Misconceptions about personality type
The study of personality is the study of healthy differences in people’s behaviour. Differences that can sometimes be seen in a positive or negative light, but for the most, add diversity and just describe differences in what we prioritise and value in life. Personality is not understood by just observing someones behaviour. People are adaptive and can choose to conform or mimic other people.
They can act according to what they think other people expect of them, or they can choose to stand out or do something different, because they are hostile or in a bad mood. To know someones personality, you have to set them aside, and ask them about what they care about and what is important to them. People will surprise you and tell you things you did not expect, and it will drive empathy and increased understanding and mutual respect. Everyone wants to feel seen, but oddly, if you look, but without listening, you may just drive further misunderstandings.
Differences between personality and mindset
We all have a personality. Your personality is your values and who you are at your best, what you love to do, and what you don’t enjoy. What you dream of and what you would most like to avoid. Your personality is not your behaviour. Your personality is not your mindset either. Your mindset is a reflection of how you have learnt to see the world.
You may be at your best when on your own, and when you have new ideas and when you can have privacy (introverted intuition) but you may also have a fixed mindset. This means you are inclined to believe that your theories are correct and that issues you encounter are the fault of other people. Some introverted iNtuitives see their opinions as self-evident truth, some seek the truth, open to the fact that they may not have found it yet.
Introversion (Valuing the inner)
Introversion is not your thoughts but more what you consider you, your things, your clothes, your behaviour, and your home. Things that are close to you and that you know and understand better.
Extroversion (Valuing the outer)
Extroversion is not what other people think but what you have yet to experience, things that you could do, people you could talk to, new information sources, sounds, nature, and things that you have yet to do.
When healthy, we have chosen to identify with our own thoughts and beliefs. We need to believe in something to act on it and we won’t do something just because we have been told to. This indicates a healthy use of introversion or extraversion.
When unhealthy, we may choose to focus purely on what other people think and what other people want. We make our decisions based on what other people have told us or what we think other people care about at the expense of self. This indicates a weak introversion or extroversion.
So you will have healthy introverts with internalised views: they have theories and ideas and introspect and trust themselves, and you have healthy extroverts, that have a lot of passion and opinions about the world around them, what they have read and heard. They both think about and reflect about their experiences – that is the sign of a healthy mind.

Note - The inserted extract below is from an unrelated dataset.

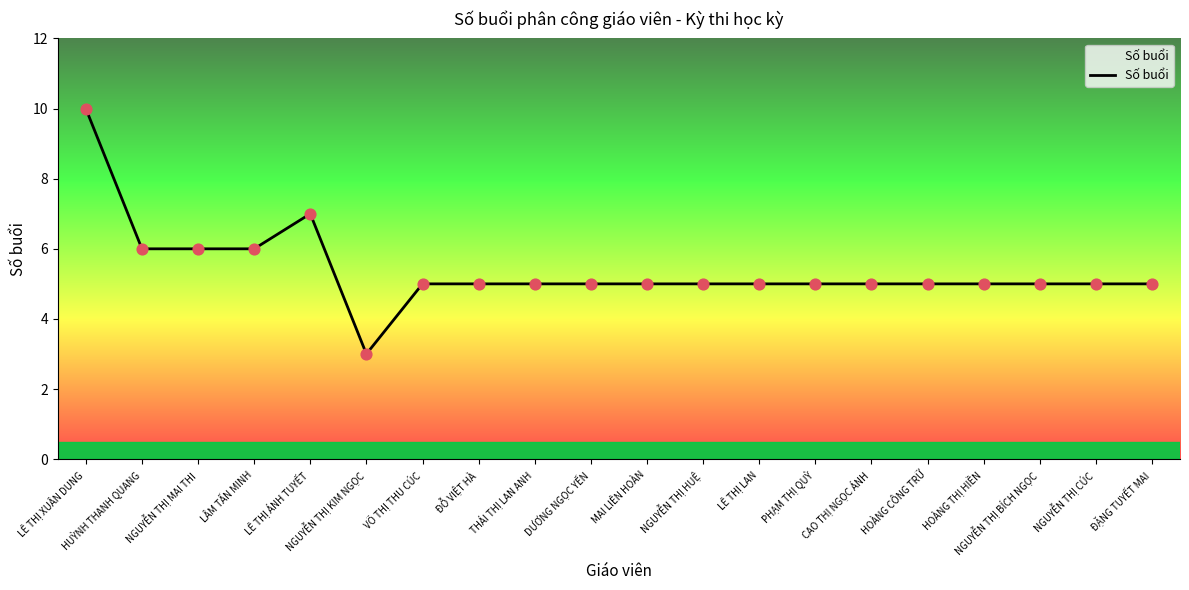

Which has a higher value, HUỲNH THANH QUANG or PHẠM THỊ QUỲ?

HUỲNH THANH QUANG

An others mindset does not have to be more kind or nice at all. You can be me-oriented, and your own values can tell you that you should be nice or do the right thing.

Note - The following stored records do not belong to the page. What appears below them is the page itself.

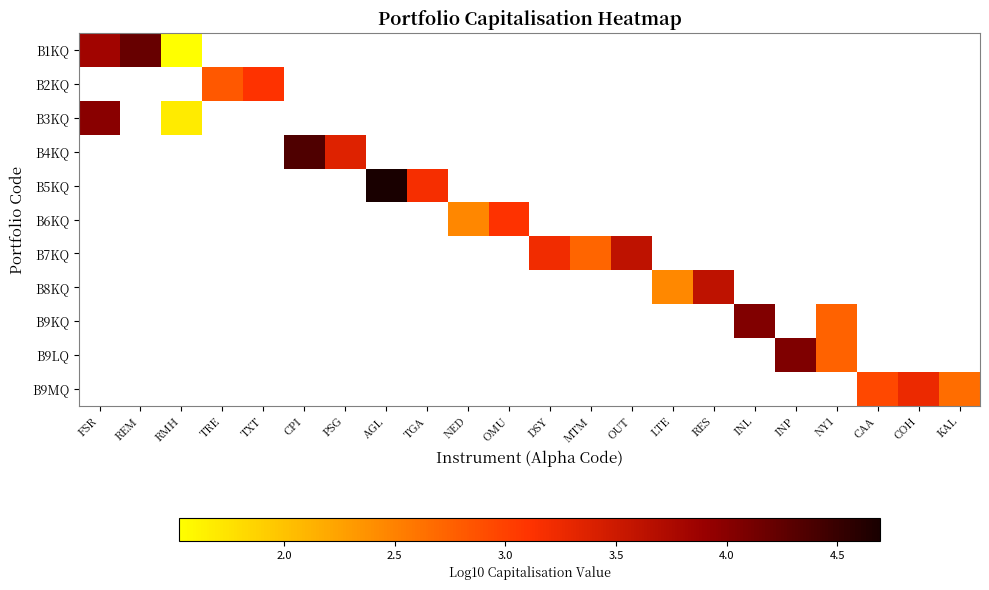

Is the value of B9KQ at COH greater than the value of B6KQ at REM?

No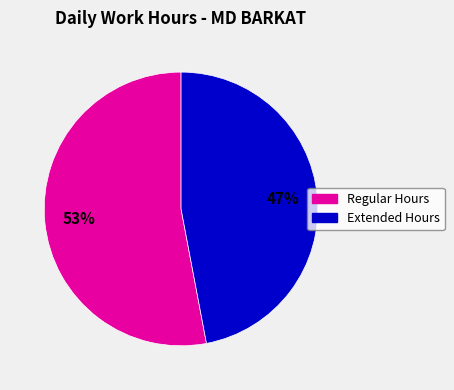

Is there a majority slice in this chart?

Yes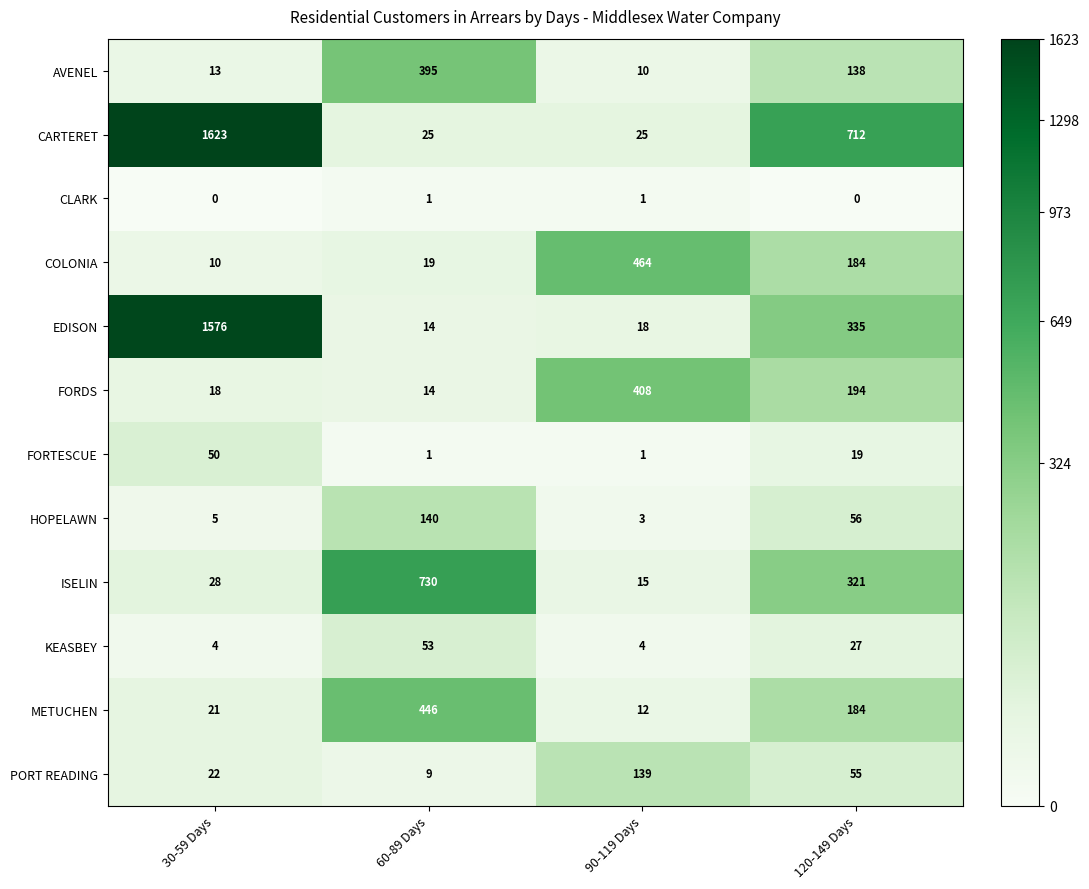

What is the spread (max minus min) of values at 90-119 Days?

463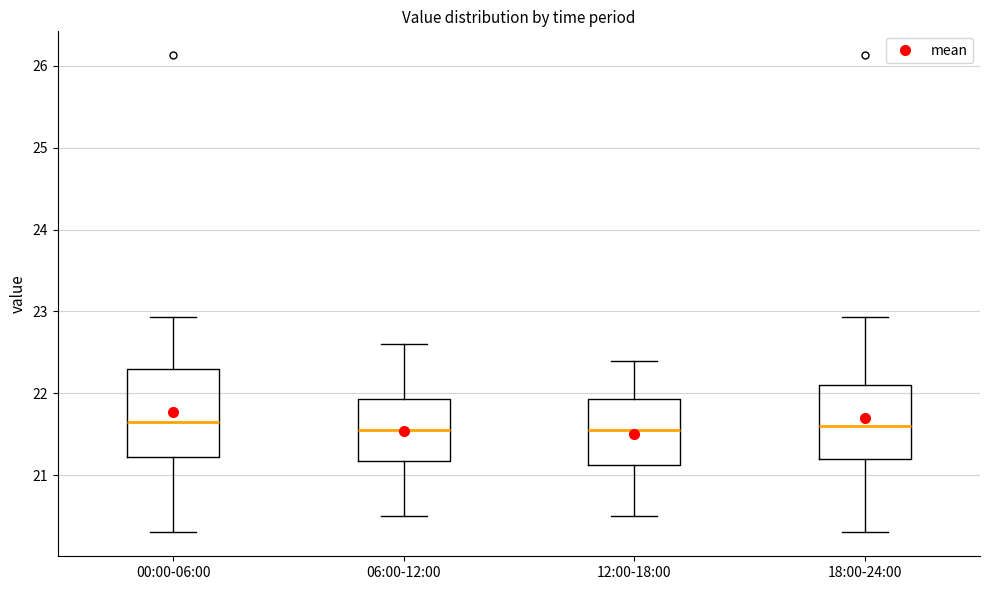

Comparing the boxes themselves (not the whiskers), which one is the tallest?

00:00-06:00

Then, when stressed or anxious, they may become more receptive to others. They may start to second guess themselves, and fall back to externalised views, what they have been told, what they remember that other people have said. They may take comfort hiding behind other people and resting on others shoulders.
Judging (Valuing closure)
Judging is not wanting control but it is valuing order and structure in things. Wanting things to have a direction and a goal and wanting to have a plan or rules for how things are done.
Perceiving (Valuing adaptation)
Perceiving is not being lazy or careless, but valuing adaptation and implementation of ideas and skills. What can we do to solve a problem or to meet a challenge, how can we get from point A to B in the moment, using available resources?

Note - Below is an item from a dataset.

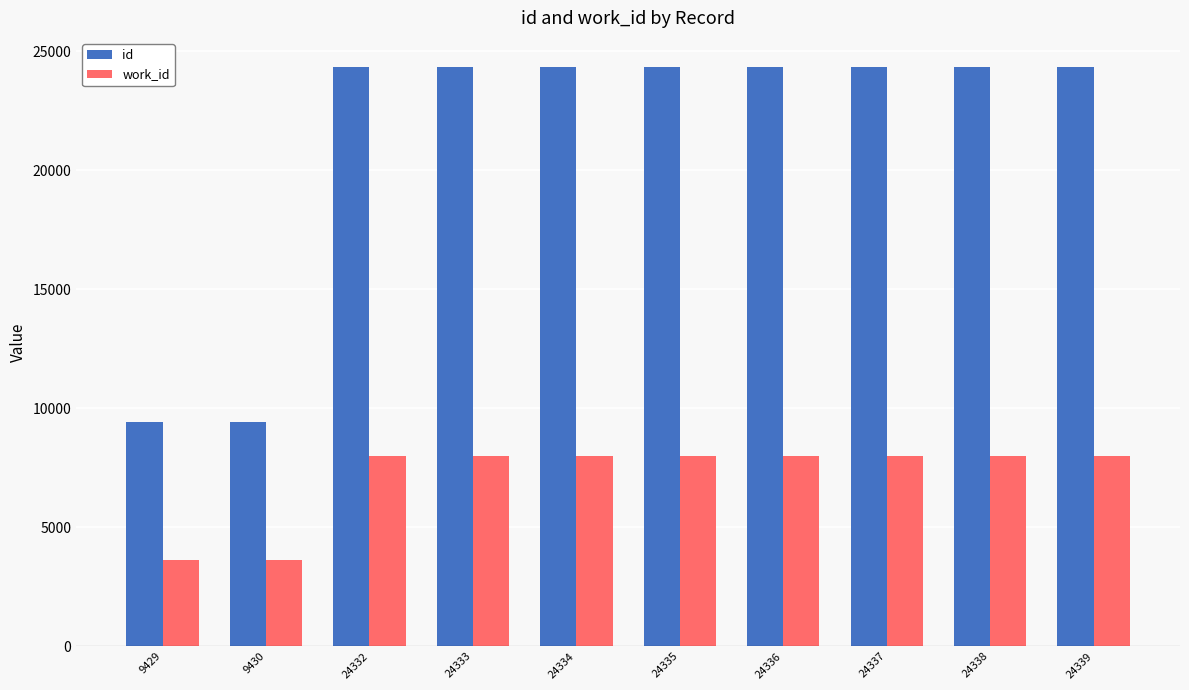

The value of id at 24339 is 24339. True or false?

True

If in a positive state, we are inclined to believe that we can win and that we can overcome struggle. We believe in our ideas and abilities and we feel confident that we can use them to prevail. This indicates a strong judging or perceiving function.
When we have not met challenges, we are inclined to easily give up or lose heart in a struggle. We are more inclined to depend on other people because we believe ourselves to be powerless, we discard or distrust our own ideas and abilities. This suggests that we have a weak judging or perceiving.
Judgers that have a quitter mindset may refuse to set goals for themselves – believing they can not meet their own goals and can’t win, and will try, but give up at the sign of slightest struggle or obstacle, or set impossible targets, only to prove to themselves that they are weak. If they have quitter mindsets they may have strong beliefs about the chaotic world around them. They will imagine obstacles and issues that aren’t there, or start to fear change.Their inclination NOT to plan, may make them seem like perceivers.
Perceivers that have quitter mindsets may believe that nobody listens and that nobody cares about their opinions and that everyone else is better at their skills than they are, so there is no point to try or to test out new ideas or to see where an idea could lead. They will start believing that because they are weak or less able, they need to set strong rules and boundaries and limitations for themselves (“I cannot do that, I am not allowed to do this, if I do this people will think I am stupid”) this may make them appear like judging types.
Your personality is always who you are
No matter what you do, or how you choose to behave in the moment, your personality is always going to be who you are. All you have to do to know yourself is listen: you will feel a strong yes, or a faint no, you will feel stress, anxiety, joy, and happiness, and that will be a guide to yourself: you are your feelings and your thoughts and your values.